Provided material:
============

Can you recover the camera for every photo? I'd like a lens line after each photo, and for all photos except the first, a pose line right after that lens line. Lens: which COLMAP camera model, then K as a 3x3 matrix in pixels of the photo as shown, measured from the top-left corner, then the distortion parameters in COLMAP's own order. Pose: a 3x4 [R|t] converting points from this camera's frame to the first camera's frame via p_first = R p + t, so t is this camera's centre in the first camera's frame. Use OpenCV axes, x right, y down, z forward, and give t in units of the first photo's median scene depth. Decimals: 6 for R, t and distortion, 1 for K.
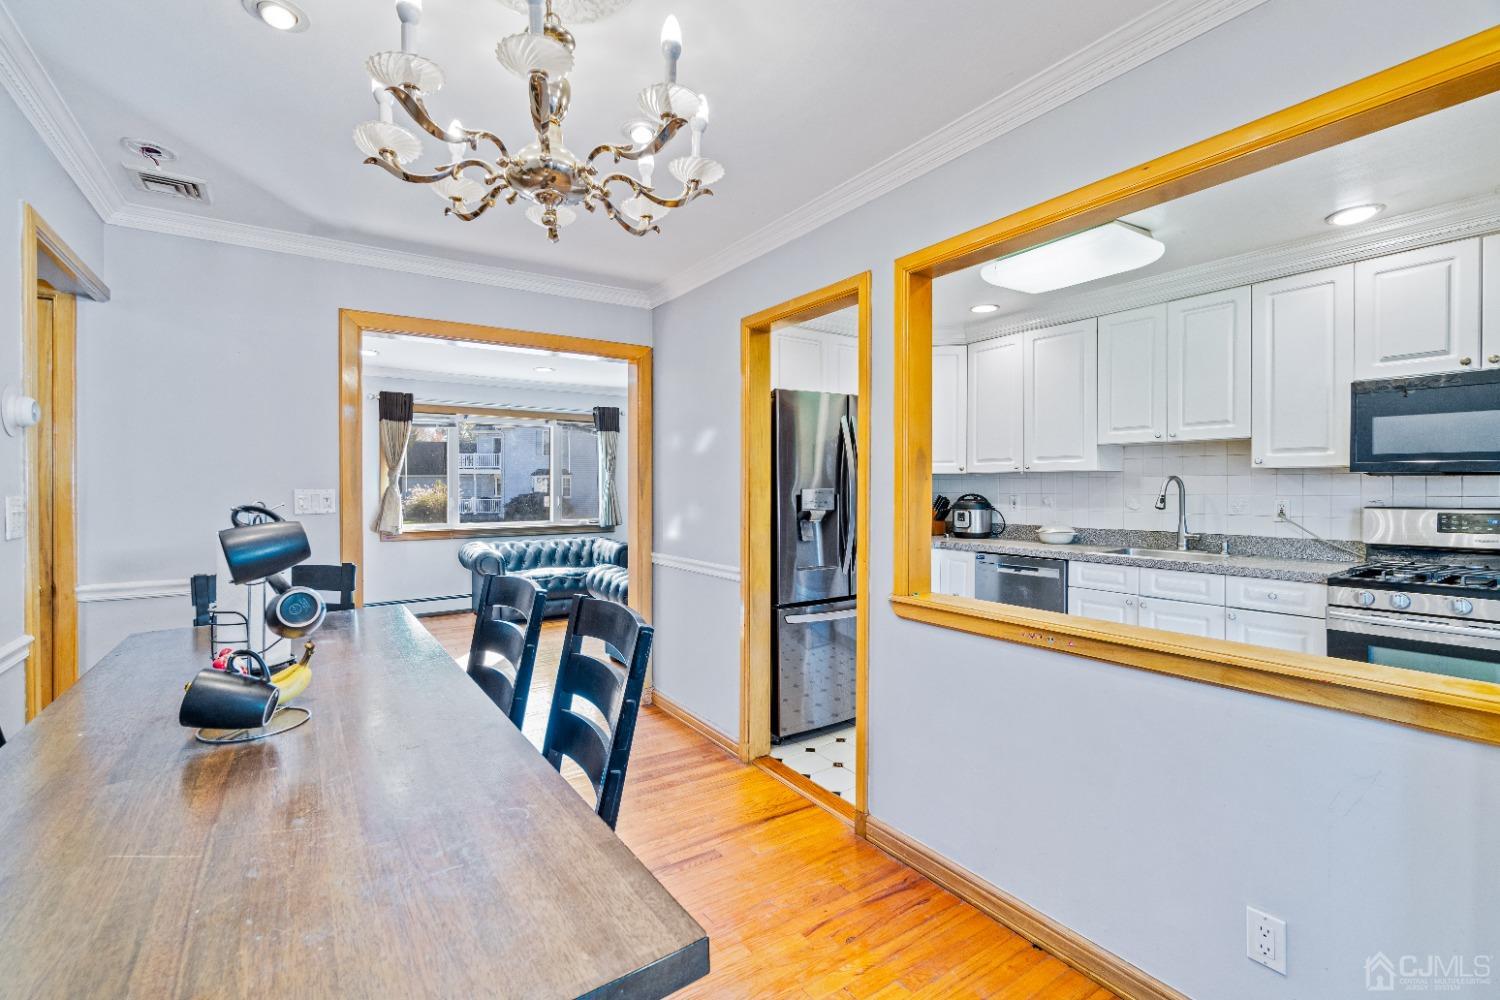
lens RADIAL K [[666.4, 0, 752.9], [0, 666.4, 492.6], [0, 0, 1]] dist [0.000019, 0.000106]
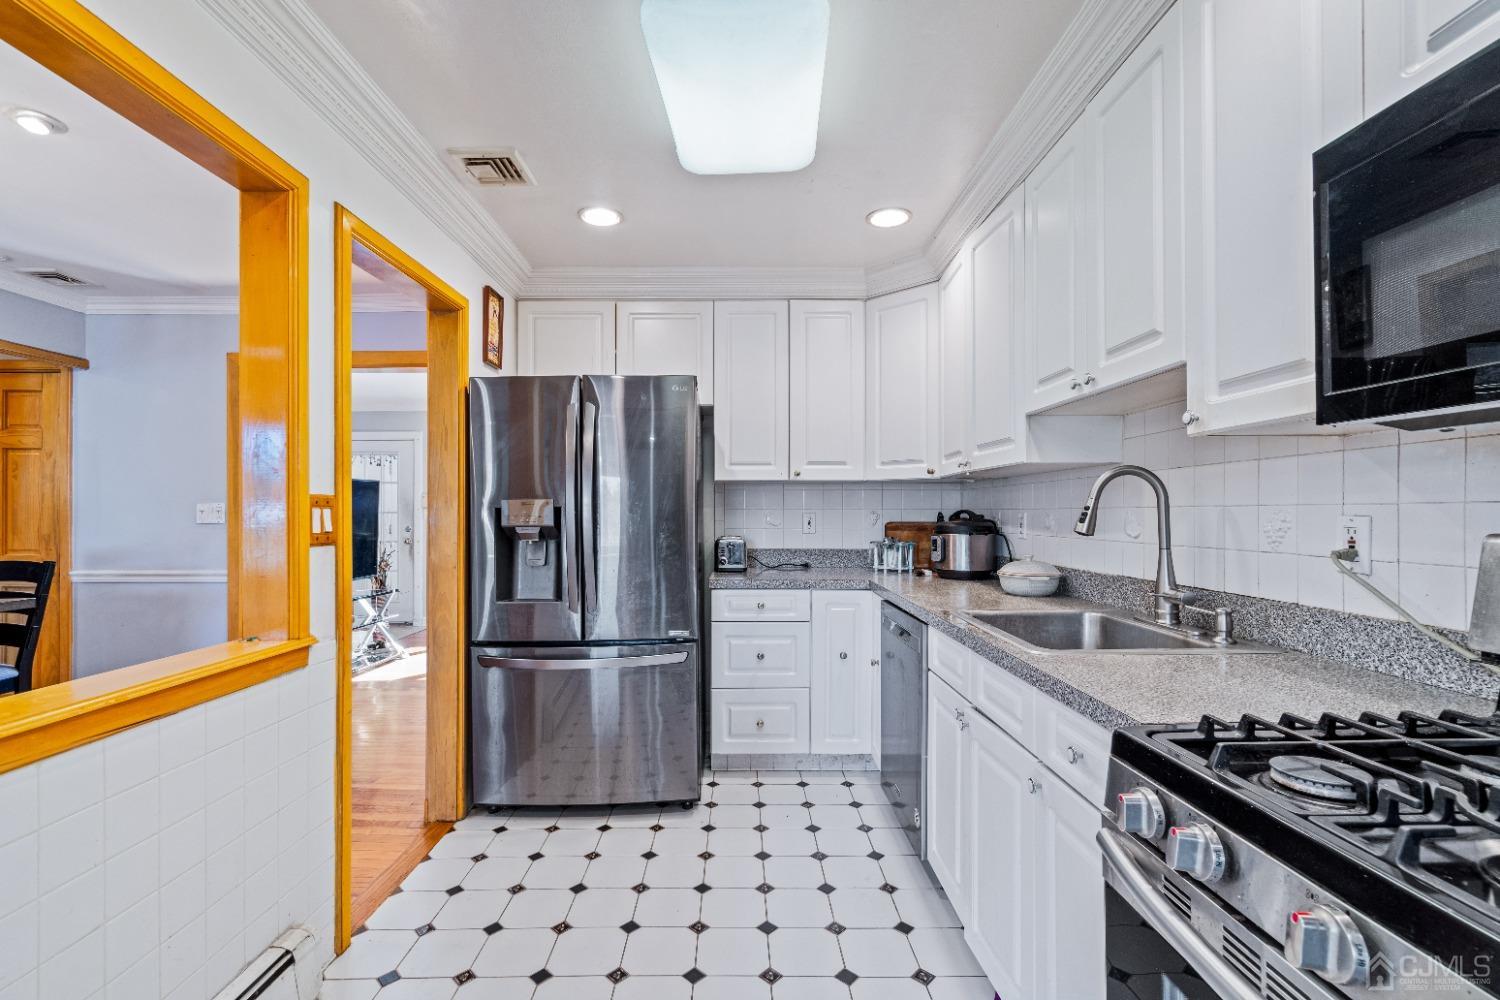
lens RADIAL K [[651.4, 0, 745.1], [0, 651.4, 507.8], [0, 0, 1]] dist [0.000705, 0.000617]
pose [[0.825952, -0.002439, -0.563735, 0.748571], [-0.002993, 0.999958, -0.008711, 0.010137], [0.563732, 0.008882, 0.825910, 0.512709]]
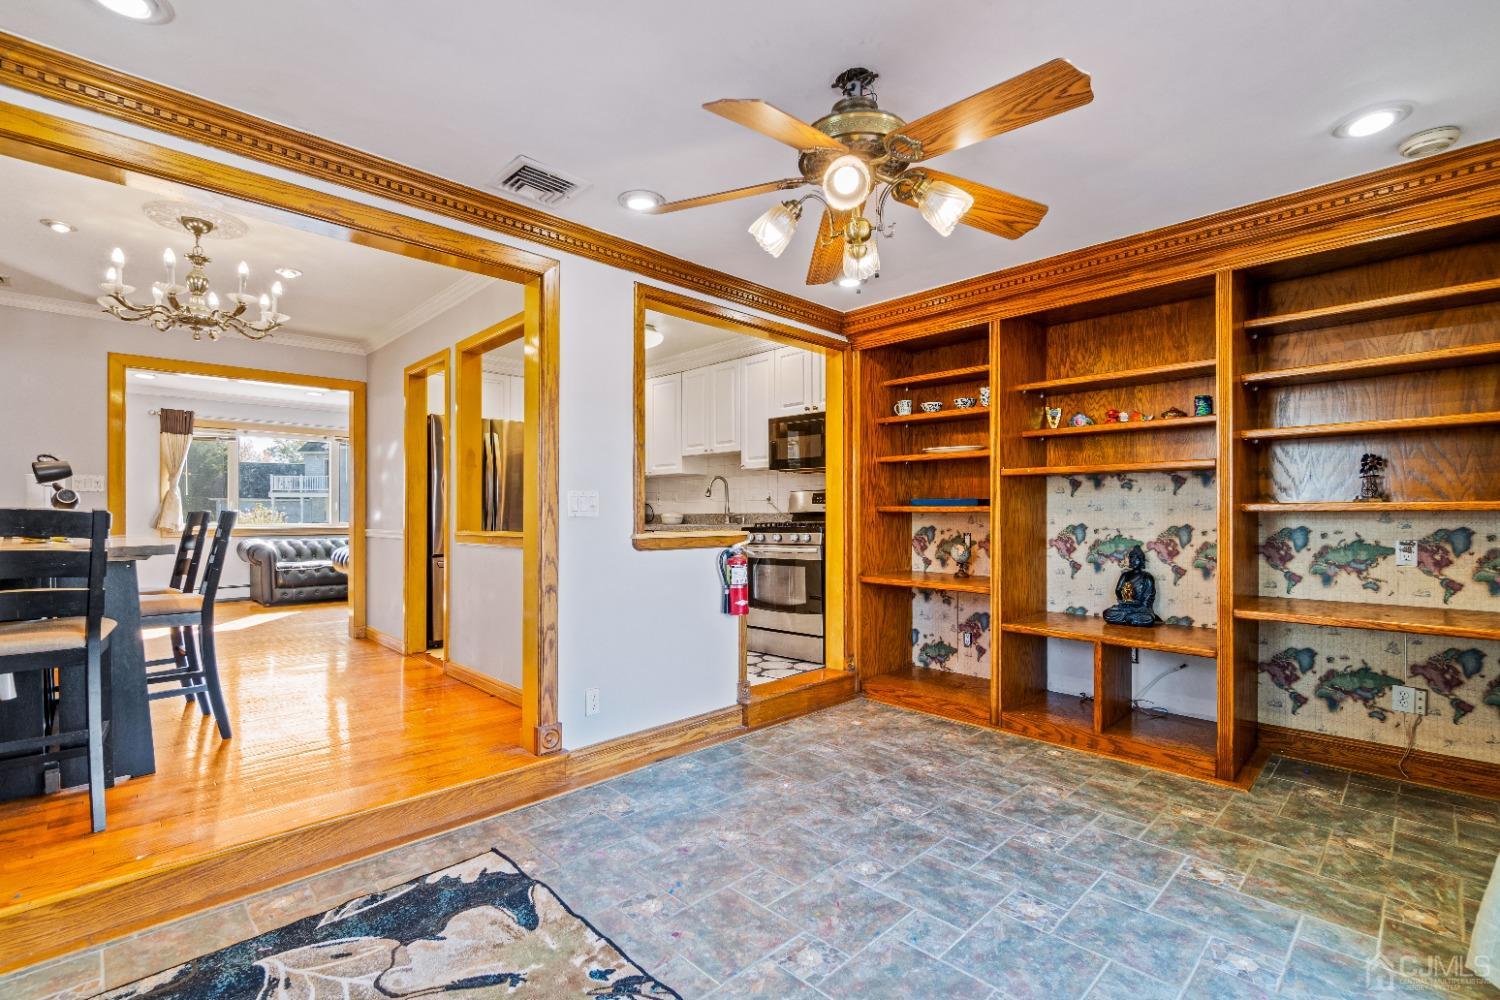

============

Exercise description: Transcribe all of the listing precisely. The images stay out of it.

Answer box:
Can you recover the camera for every photo? I'd like a lens line after each photo, and for all photos except the first, a pose line right after that lens line. Lens: which COLMAP camera model, then K as a 3x3 matrix in pixels of the photo as shown, measured from the top-left corner, then the distortion parameters in COLMAP's own order. Pose: a 3x4 [R|t] converting points from this camera's frame to the first camera's frame via p_first = R p + t, so t is this camera's centre in the first camera's frame. Use OpenCV axes, x right, y down, z forward, and give t in units of the first photo's median scene depth. Decimals: 6 for R, t and distortion, 1 for K.
lens RADIAL K [[666.4, 0, 752.9], [0, 666.4, 492.6], [0, 0, 1]] dist [0.000019, 0.000106]
lens RADIAL K [[651.4, 0, 745.1], [0, 651.4, 507.8], [0, 0, 1]] dist [0.000705, 0.000617]
pose [[0.825952, -0.002439, -0.563735, 0.748571], [-0.002993, 0.999958, -0.008711, 0.010137], [0.563732, 0.008882, 0.825910, 0.512709]]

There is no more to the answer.